At this point, I’ve spent most of my life behind the counter in one way or another in an automotive shop. For those of you who haven’t read any of our previous newsletters (we stopped sending them long ago), I’m a sick man.  I’ve devoted a huge part of my life to working on European Cars, mostly German – with the odd Swedish, Italian, British, and Asian thrown in for good measure.  Much like the animal lover who cannot bear to leave a haggard, tired animal out in the wilderness, I can’t resist an ill-maintained car.  The basket case, the project car, the “just needs tlc” car – I’ve had them all.  I’ve put lots of money into cars that weren’t worth it, and lots of money into cars they were kind of worth it.  Suffice it to say, I know a bit about maintenance, repair, and restoration.  After now 18 years in the car business, I think I may finally have an inkling as to what it costs.  Here are the top 3 things I have learned:

  1. The Cheapest Car is Usually The Most Expensive

I’m not exactly sure how many times I’ve had to learn this lesson – maybe only a thousand times or so. Every “really good deal which just needed a little work” turned into a semi-restoration or as a friend of mine likes to call it – resurrection.  In nearly all cases, I could have bought the most perfect example of the same car for more than I put into it.   The Lesson here is to keep your car well-maintained.  There is a breaking point (somewhat nebulous for sure) where it has fallen into such a state of disrepair that it’s not worth fixing.  To be fair, it has to be pretty far gone to cross the line, but it’s much cheaper to stay on top of things, rather than let them go.  This leads us to rule number 2…

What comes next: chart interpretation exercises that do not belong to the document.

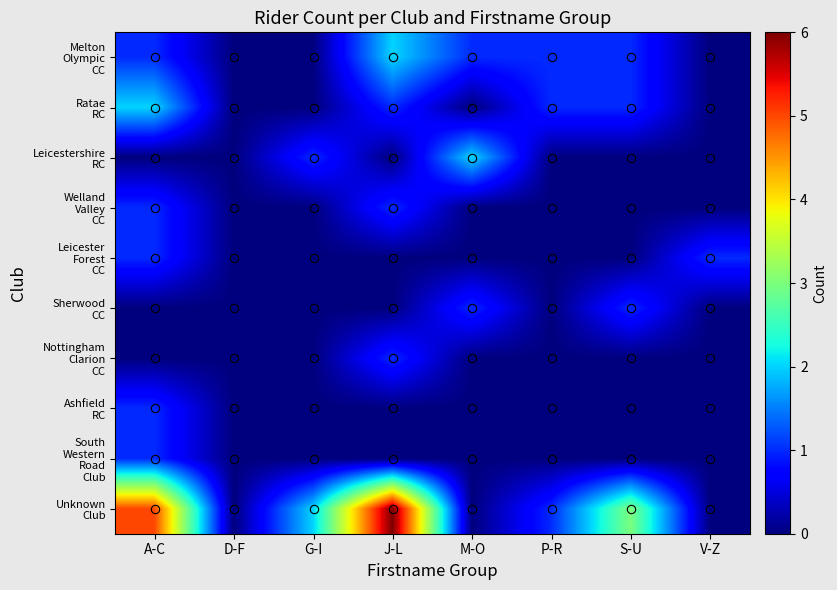

Count the number of data series in this chart.

10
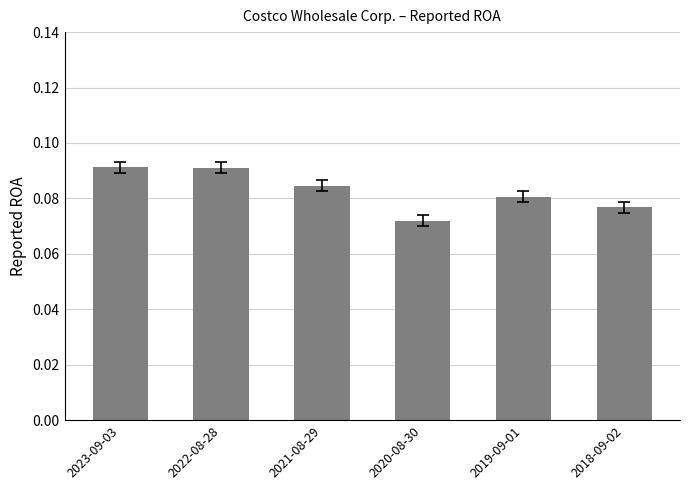

What is the sum of all values?

0.5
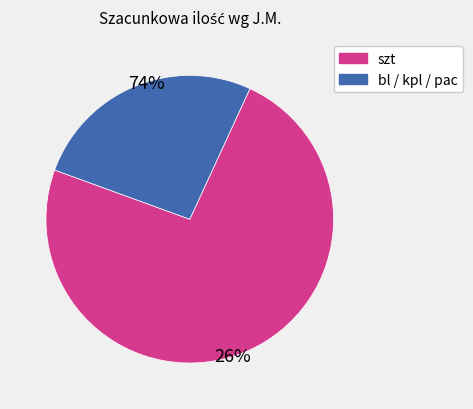

Does any single category account for the majority?

Yes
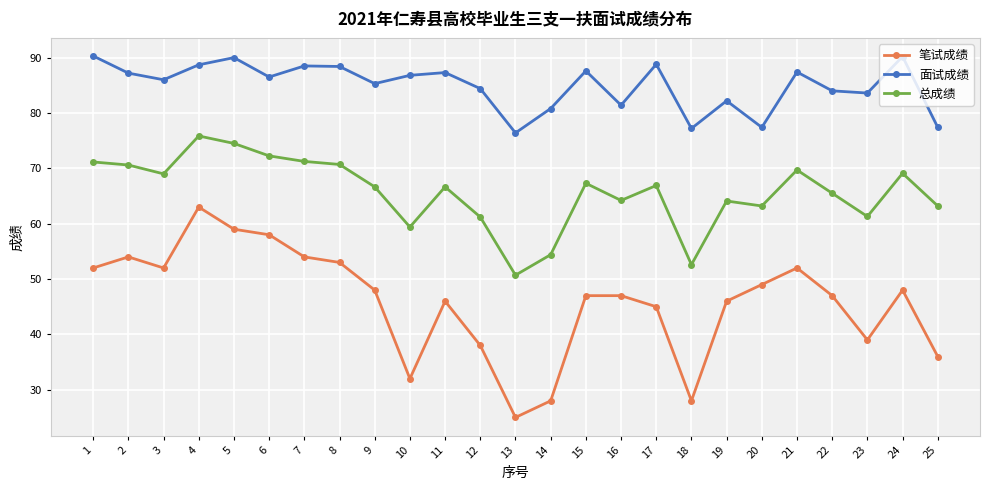

The 面试成绩 series shows 88.5 at 7. True or false?

True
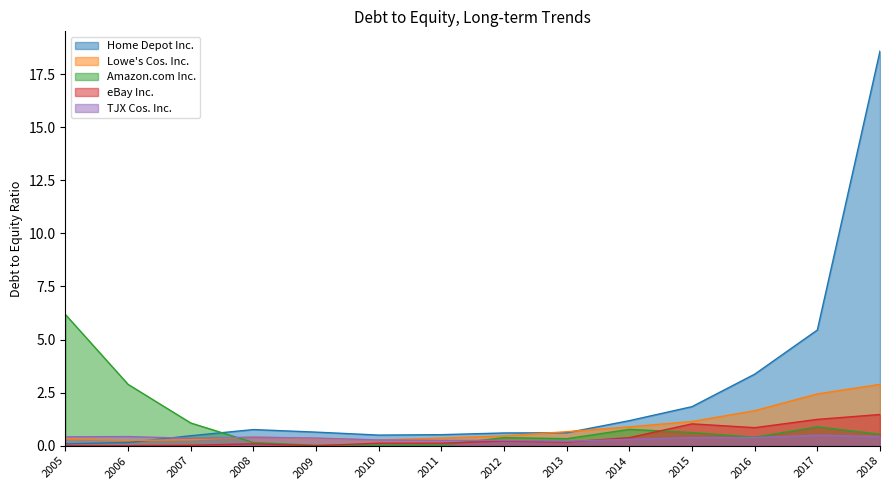

Read the Home Depot Inc. value at 2008.

0.8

  1. “If it aint broke don’t fix it” has to be (in my humble opinion) the most expensive saying ever recorded in automotive history.

On the surface, the idea seems sound, but when you dig a little deeper – the real meaning comes out. Essentially, let’s wait until the machine has failed before we try to prevent failures (i.e. we’re not going to do anything to it until it breaks).  One thing we see frequently is preventable part failures.  Usually when one part breaks, it takes something else with it.  Read Expensive.  Most good mechanics will tell you when something is about to break or looks like it might be nearing the end of its service life.  Frequently, they will tell you a rough timeframe when it should be replaced (soon, at the next service, now, or sometimes yesterday).  Knowing what is coming lets you budget for it, and avoid breakdowns.

  1. Maintenance is Cheap.

Now, before you get out the pitchforks, hear me out. We’ve done the math.  In most cases, with most of our customers, Maintenance works out to be about 11 cents a mile.  By Maintenance I mean everything – tires, brakes, repairs, etc. So, if you drive the average of 12,000 miles a year, you should expect to spend about $1320 on maintenance for your car each year or about $110/month.  Some years will be more, some years will be less – but it averages out.  To put it in perspective, it works out to about $27.50 per week, or $5.50 per day.  One Fancy Coffee a day costs more.